[Detected change data]
┄┄┄┄┄┄┄┄┄┄

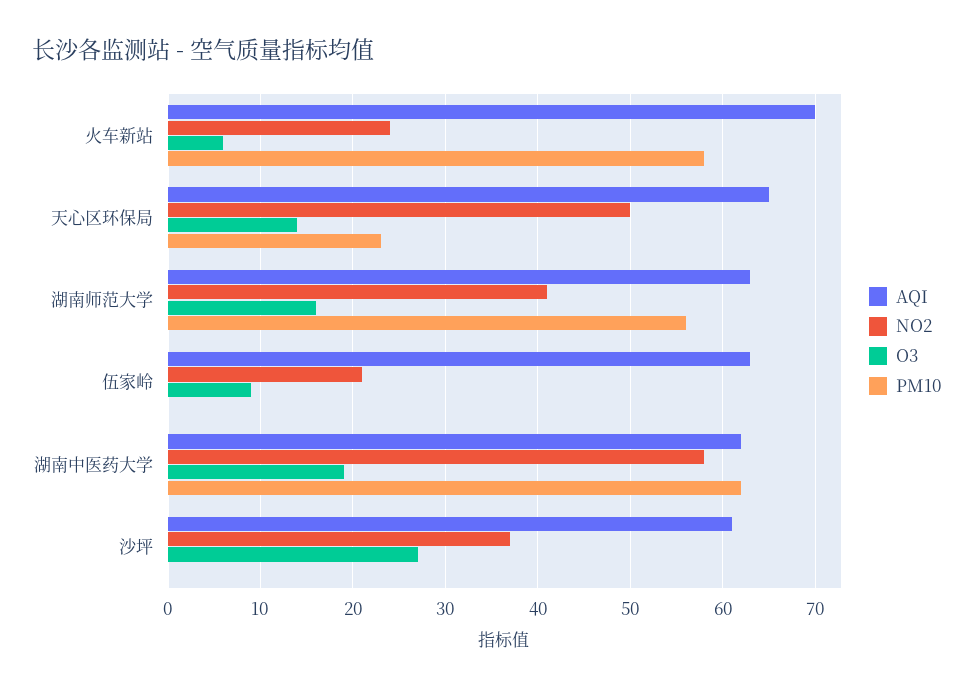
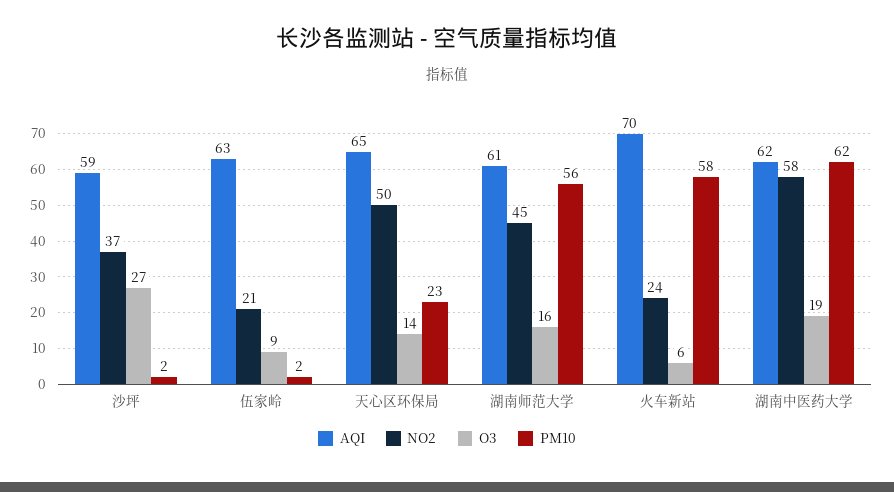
AQI, 湖南师范大学: 63 -> 61
NO2, 湖南师范大学: 41 -> 45
PM10, 伍家岭: 0 -> 2
AQI, 沙坪: 61 -> 59
PM10, 沙坪: 0 -> 2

┄┄┄┄┄┄┄┄┄┄

When copying the records, reproduce every entry exactly and omit all pictures.

AQI, 湖南师范大学: 63 -> 61
NO2, 湖南师范大学: 41 -> 45
PM10, 伍家岭: 0 -> 2
AQI, 沙坪: 61 -> 59
PM10, 沙坪: 0 -> 2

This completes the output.